YOUR TASK: Please write out every line of the records below word for word, leaving out the pictures.

(Page element annotations)

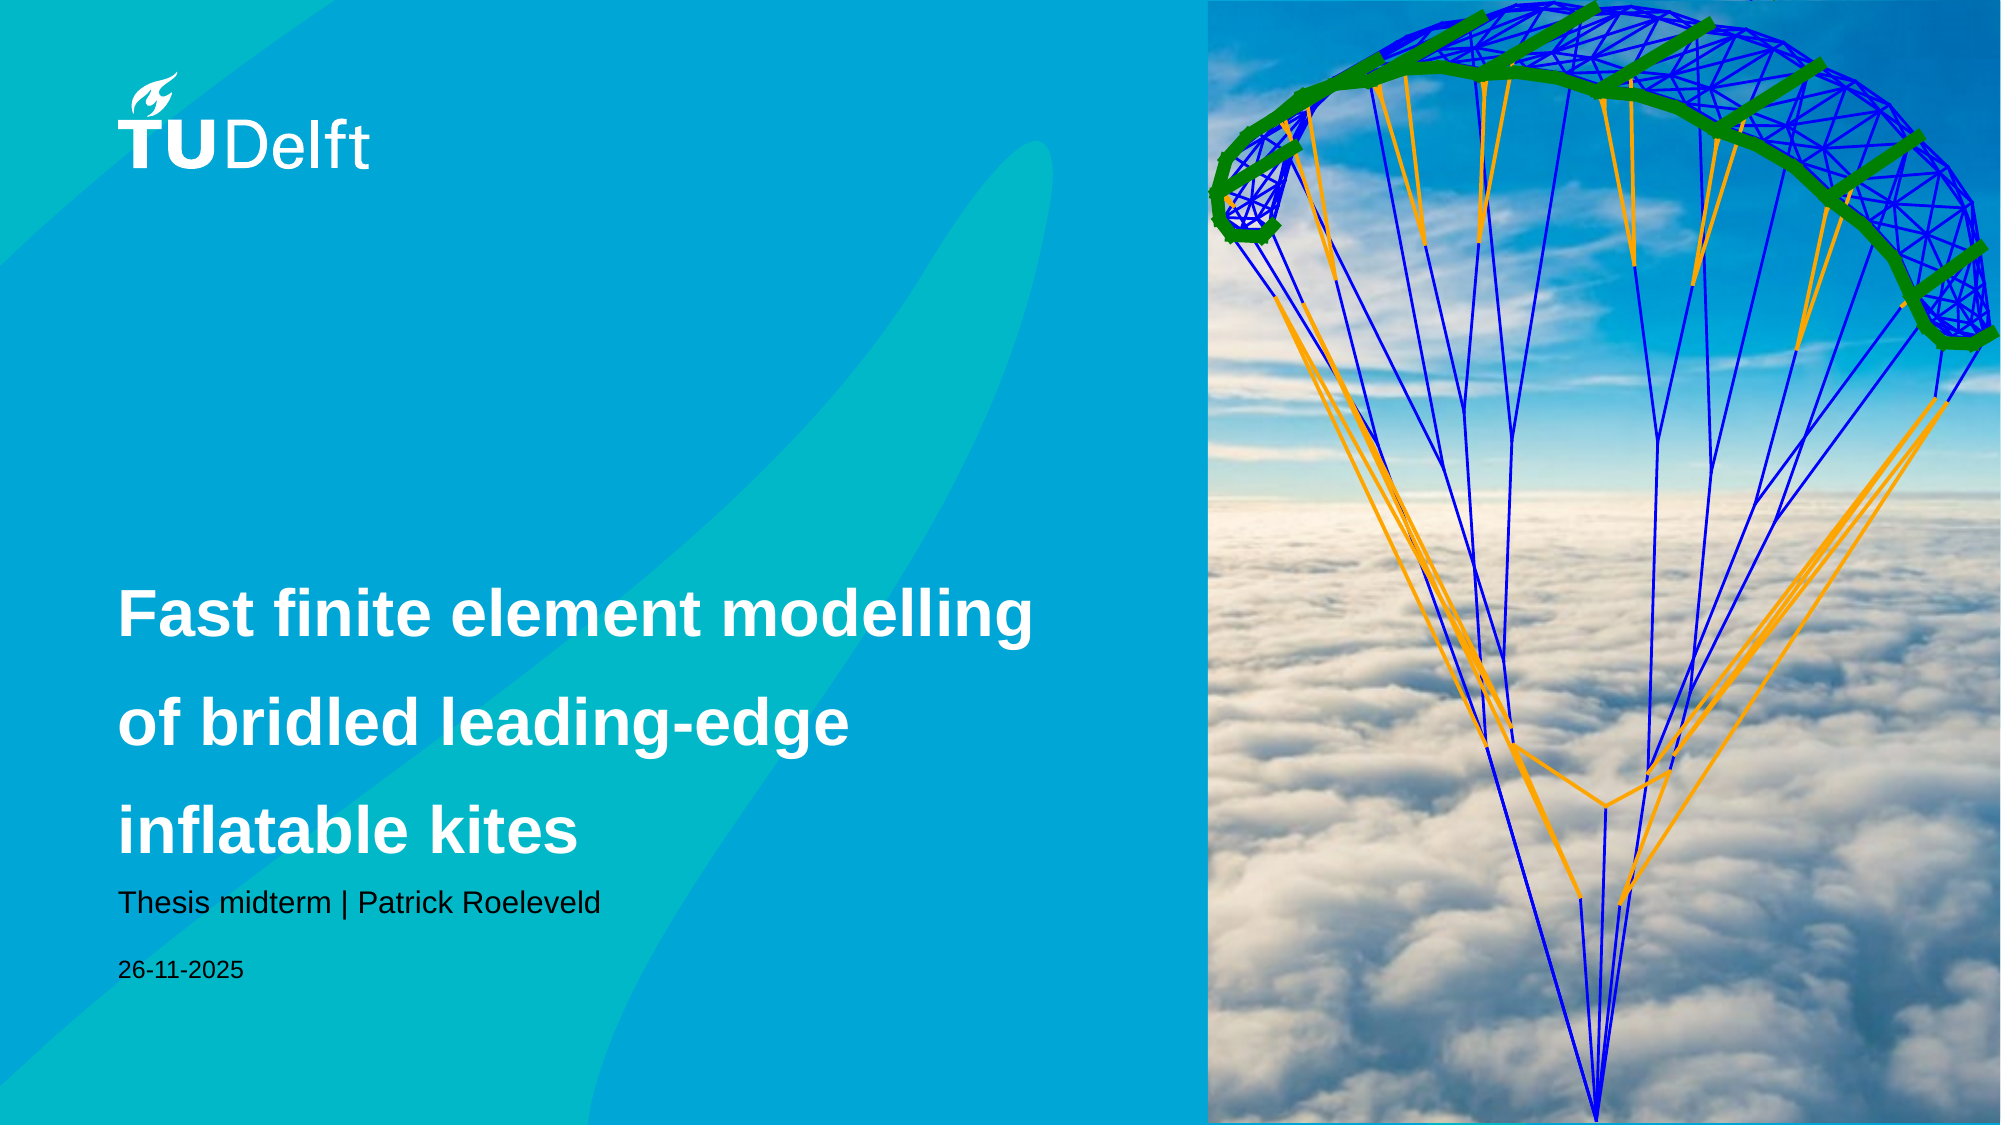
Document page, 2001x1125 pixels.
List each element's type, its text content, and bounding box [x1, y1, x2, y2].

list Thesis midterm | Patrick Roeleveld [117, 886, 1082, 941]
list Fast finite element modelling of bridled leading-edge inflatable kites [117, 648, 1081, 867]
picture [1208, 0, 2001, 1123]
slide_number 26-11-2025 [117, 953, 266, 984]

OUTPUT OF THE TASK:
Document page, 2001x1125 pixels.
List each element's type, its text content, and bounding box [x1, y1, x2, y2].

list Thesis midterm | Patrick Roeleveld [117, 886, 1082, 941]
list Fast finite element modelling of bridled leading-edge inflatable kites [117, 648, 1081, 867]
picture [1208, 0, 2001, 1123]
slide_number 26-11-2025 [117, 953, 266, 984]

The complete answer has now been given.